A spinal fluid infusion from young rats inversely reverses memory loss commonly seen in older animals, the group reported in the journal This Month. Nature.
A growth factor found in fluids also improves memory, albeit slightly less, says Tony Weiss-Corey, a neuroscientist and senior author of the study.
“When we put the factor in rats, they are actually better able to perform a memory task where they have to remember something (a small electric shock),” says Wyss-Coray.
Maria Lehtinen, a neuroscientist at Harvard Medical School, says research into the treatment of Alzheimer’s disease and other age-related conditions indicates “a whole new era” that affects a person’s memory and thinking. Study.
To date, most efforts to treat Alzheimer’s have focused on eliminating the symptoms of the disease: the toxic plaques and tangles that build up in the brain. These efforts have produced drugs that can reduce plaque and tangles, but there is still much to be done to preserve a person’s thoughts and memories.
Recent findings on spinal fluid suggest that other treatments may help, even if they do not affect the underlying disease process.
“What we’re seeing is that there’s a lot more going on and aging creates a lot of abnormalities that contribute to cognitive decline and dementia,” says Wyss-Coray.
A balm for a forgotten rat
The new study involved older rats, who developed memory problems similar to those of their human counterparts.
For example, a painful experience will create a memory that lasts for weeks or even months in a young animal, says Weiss-Corey. As a result, animals will continue to freeze in response to a light or sound that was once accompanied by an electric shock.
“When they get older, they tend to forget about it,” he says. “After a few days they can’t remember that they were in a bad environment.”
Wyss-Coray’s lab has expressed surprise that one of the reasons for their memory fading is cerebrospinal fluid, or CSF, which bathes the brain and spinal cord. Brain cells depend on this fluid, and its structure changes dramatically as the animal ages.
But they did not test the concept because it is so difficult to get spinal fluid out of a small animal. This has changed, thanks to Tal Iram, a postdoctoral research fellow at the lab who was determined to overcome technical barriers.
A laborious process that took several months, Iram was able to collect enough spinal fluid from young rats to run an experiment that transmitted the fluid to older animals.
“We hoped that by mimicking a young environment, the brain would respond to it with greater efficiency,” Wyss-Coray said.
The old rats began to act like their little rivals when it came to recalling an experience. It was a remarkable result, but the team still needs to find out why the test worked.

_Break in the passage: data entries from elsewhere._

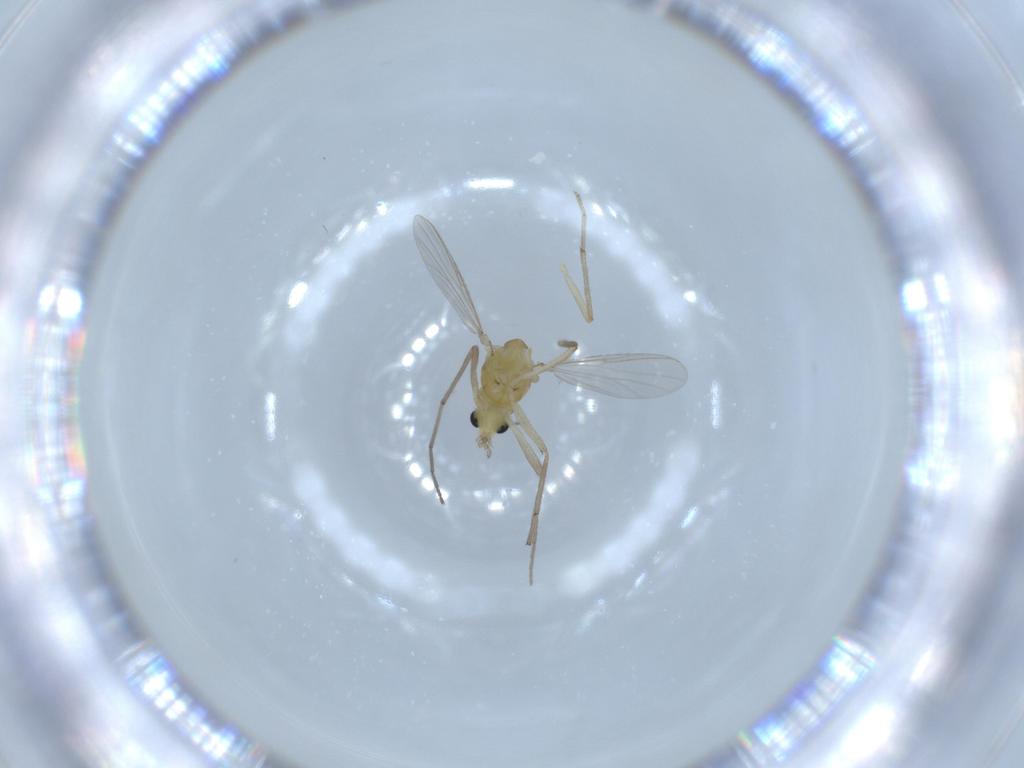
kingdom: Animalia
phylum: Arthropoda
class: Insecta
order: Diptera
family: Chironomidae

So they conducted genetic tests that showed that the youngest spinal fluid response was found in some specialized cells in the hippocampus, an area that is important for memory.
These cells, known as oligodendrocytes, form myelin sheaths, which enclose the brain and are important for memory.

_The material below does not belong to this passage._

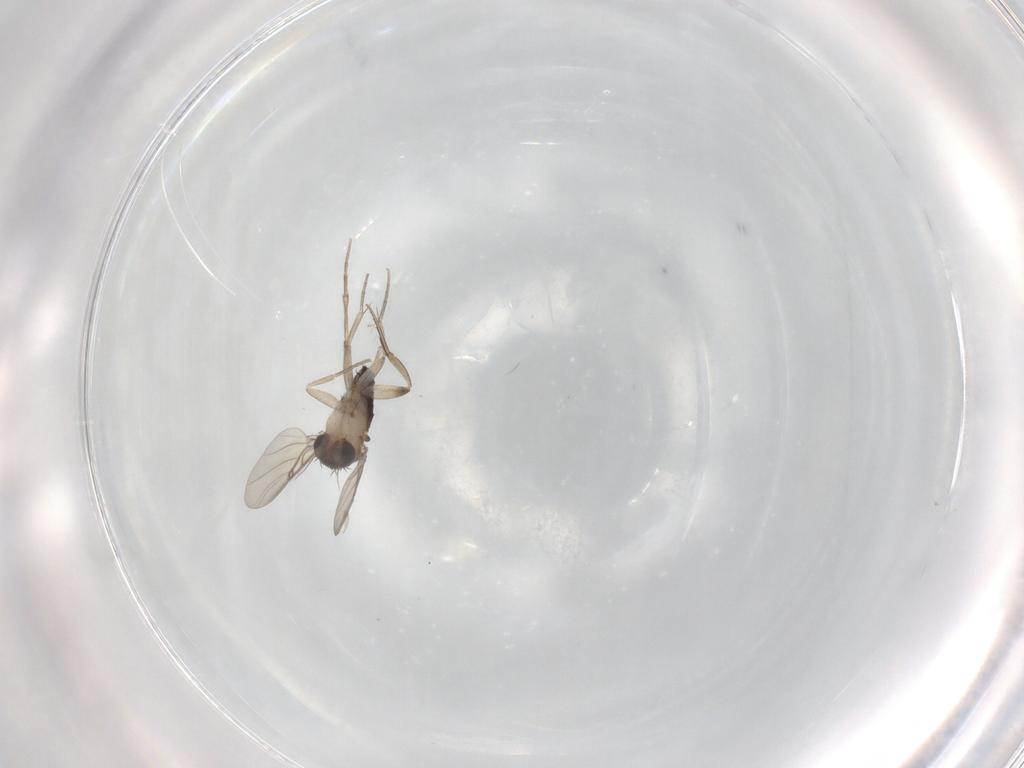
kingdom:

Further experiments have suggested that oligodendrocytes respond to an increase in spinal fluid called FGF17, which decreases with age.
Team success with FGF17 is important in improving memory because it can lead to a drug that can be mass-produced. But even with such drugs, scientists need to figure out how to safely deliver them to the human brain.
More reasons come
FGF17 is probably one of the many substances involved in brain aging, says Wyss-Coray. But in the case of rats, its effectiveness suggests that recovering one of these substances may make a difference.
An aging brain with memory loss is a lot like “an old car that broke down,” he says. “But like a car repair, you don’t have to fix all the parts, you have to find the key parts.”
At least some of it is found in spinal fluid, says Lehtinen.
His own lab is researching the role of cerebrospinal fluid in the development of the rat brain.
“We’ve found that CSF provides these important health and growth-promoting factors that can fundamentally improve brain growth,” he says. “What has been lacking so far is the next step in testing whether these CSF factors can benefit adults. [brains]”
New research suggests they could, he says.